How I Use Smart Home Tech to Keep My Golden Retriever Safe and Happy

I've been in IT for about thirty years. I've built networks, deployed servers, and watched technology trends come and go. So when I retired and found myself with a golden retriever named Rudy and more free time than I knew what to do with, the obvious move was to turn my house into a Home Assistant instance with hundreds of entities and approximately zero WAF left in reserve.

The thing about Rudy — and I say this with complete affection — is that he is an escape artist disguised as a dog. He has figured out how to open interior doors. Not nudge them open if they're already ajar. Open them. Paw on the handle, push down, walk through like he owns the place — because honestly, he probably does. The deadbolt is the only thing between me and a golden retriever who has decided the kitchen is where he belongs at 2 AM.

So yes, I take smart home pet safety seriously. Not in a "here's a cute Nest camera above the dog bed" way. In a "I have a full Home Assistant setup, six cameras, three EG4 inverters, and a Volvo PHEV all talking to each other" way. Let me walk you through it.

(Collected data entries)

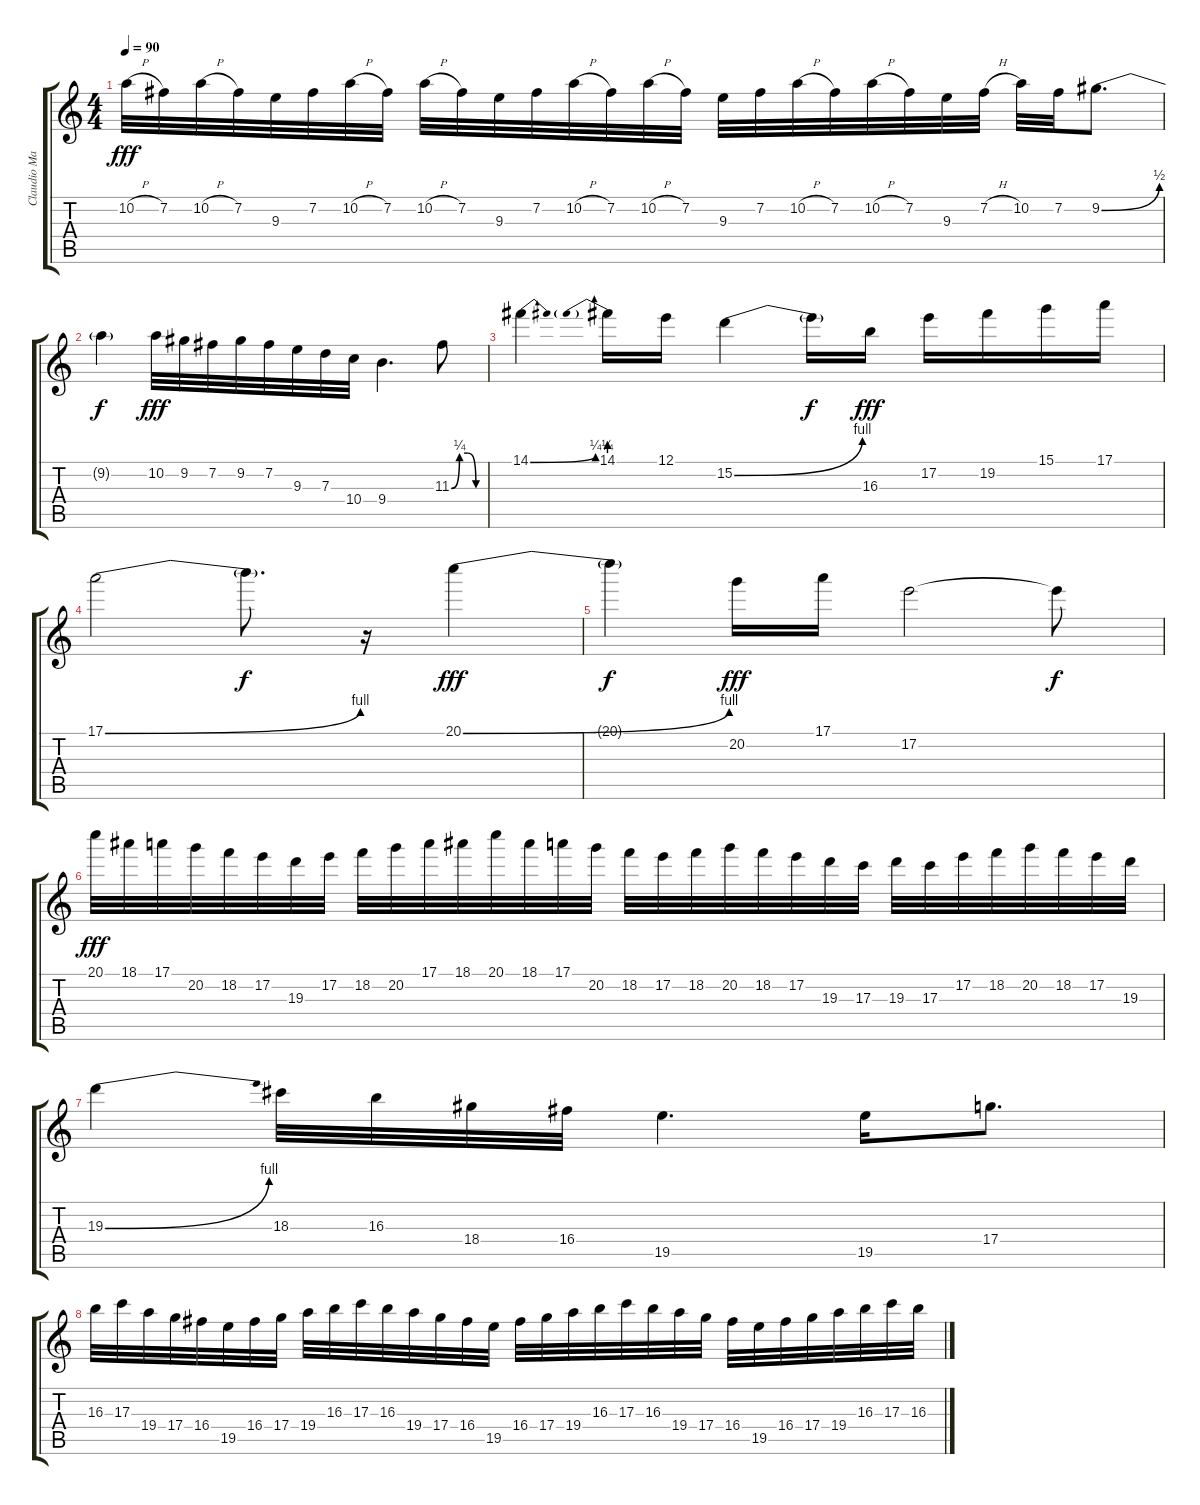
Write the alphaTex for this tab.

\track ("Claudio Marciello (Gtr 1)" "Claudio Ma") {instrument overdrivenguitar}
\staff {score tabs}
\tuning (E4 B3 G3 D3 A2 E2) {hide}
\ts (4 4)
\tempo 90
\clef g2
\ks c
10.2{h}.32{dy fff} 7.2.32 10.2{h}.32 7.2.32 9.3.32 7.2.32 10.2{h}.32 7.2.32 10.2{h}.32 7.2.32 9.3.32 7.2.32 10.2{h}.32 7.2.32 10.2{h}.32 7.2.32 9.3.32 7.2.32 10.2{h}.32 7.2.32 10.2{h}.32 7.2.32 9.3.32 7.2{h}.32 10.2.32 7.2.32 9.2{be (bend 0 0 60 2)}.8{d} |
9.2{t}.4{dy f} 10.2.32{dy fff} 9.2.32 7.2.32 9.2.32 7.2.32 9.3.32 7.3.32 10.4.32 9.4.4{d} 11.3{be (custom 0 0 15 1 30 1 45 0 60 0)}.8 |
14.1{be (bend 0 0 60 1)}.4 14.1{be (prebend 0 1 60 1)}.16 12.1.16 15.2{be (bend 0 0 60 4)}.4 15.2{t}.16{dy f} 16.3.16{dy fff} 17.2.16 19.2.16 15.1.16 17.1.16 |
17.1{be (bend 0 0 60 4)}.2 17.1{t}.8{d dy f} r.16 20.1{be (bend 0 0 60 4)}.4{dy fff} |
20.1{t}.4{dy f} 20.2.16{dy fff} 17.1.16 17.2.2 17.2{t}.8{dy f} |
20.1.32{dy fff} 18.1.32 17.1.32 20.2.32 18.2.32 17.2.32 19.3.32 17.2.32 18.2.32 20.2.32 17.1.32 18.1.32 20.1.32 18.1.32 17.1.32 20.2.32 18.2.32 17.2.32 18.2.32 20.2.32 18.2.32 17.2.32 19.3.32 17.3.32 19.3.32 17.3.32 17.2.32 18.2.32 20.2.32 18.2.32 17.2.32 19.3.32 |
19.3{be (bend 0 0 60 4)}.4 18.3.32 16.3.32 18.4.32 16.4.32 19.5.4{d} 19.5.16 17.4.8{d} |
16.3.32 17.3.32 19.4.32 17.4.32 16.4.32 19.5.32 16.4.32 17.4.32 19.4.32 16.3.32 17.3.32 16.3.32 19.4.32 17.4.32 16.4.32 19.5.32 16.4.32 17.4.32 19.4.32 16.3.32 17.3.32 16.3.32 19.4.32 17.4.32 16.4.32 19.5.32 16.4.32 17.4.32 19.4.32 16.3.32 17.3.32 16.3.32
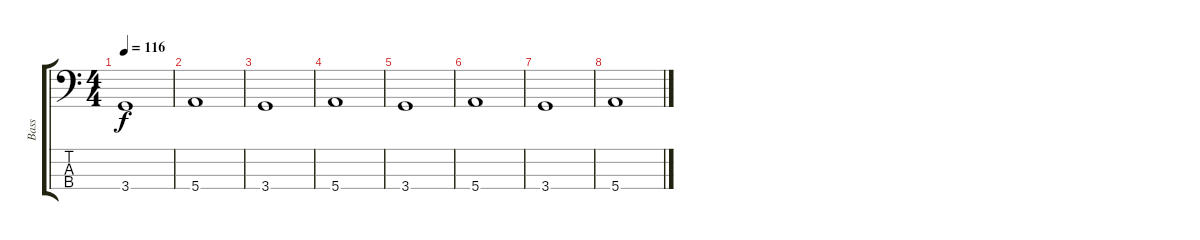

> _Written tasks_
1 – Answer these questions using the article on smart home technology and a golden retriever.
(a) How long has the writer worked in IT?
(b) What is the golden retriever's name?
(c) How many cameras does the writer's setup include?
2 – Continue the article on using smart home technology to keep a golden retriever safe, starting immediately after its final sentence.
The material above stands apart from the article.

> _Responses to the tasks_
1 –
(a) About thirty years.
(b) Rudy.
(c) Six.

2 –
Rudy's First Line of Defense: Door Sensors and the Deadbolt Problem

The basics of any golden retriever smart home setup start with knowing when doors are open. I have contact sensors on three doors: the back door, the front door, and the office door. (The garage is detached — it's its own island, and I treat it separately.)

The office door sensor matters specifically because of Rudy. If I'm working and the door swings open and I don't notice, Rudy will absolutely walk over, determine that whatever I'm doing is less important than he is, and sit directly on my keyboard. Home Assistant sends me a notification if that door opens unexpectedly while I'm in there with the do-not-disturb flag set.

The front and back door sensors tie into broader pet monitoring home assistant automations — if either door opens while I'm not home, I get an alert. Simple, reliable, and it doesn't require me to pay a monthly fee to some cloud service to tell me my own door is open.

What I don't have: window sensors. I looked into it. Rudy cannot yet open windows. I'm not ruling out that he'll figure it out eventually, but for now we're window-sensor-free.

Six Eyes on One Dog: The Camera Setup

When people talk about pet monitoring home assistant setups, they usually mention one or two cameras. I have six, because apparently I don't do things halfway.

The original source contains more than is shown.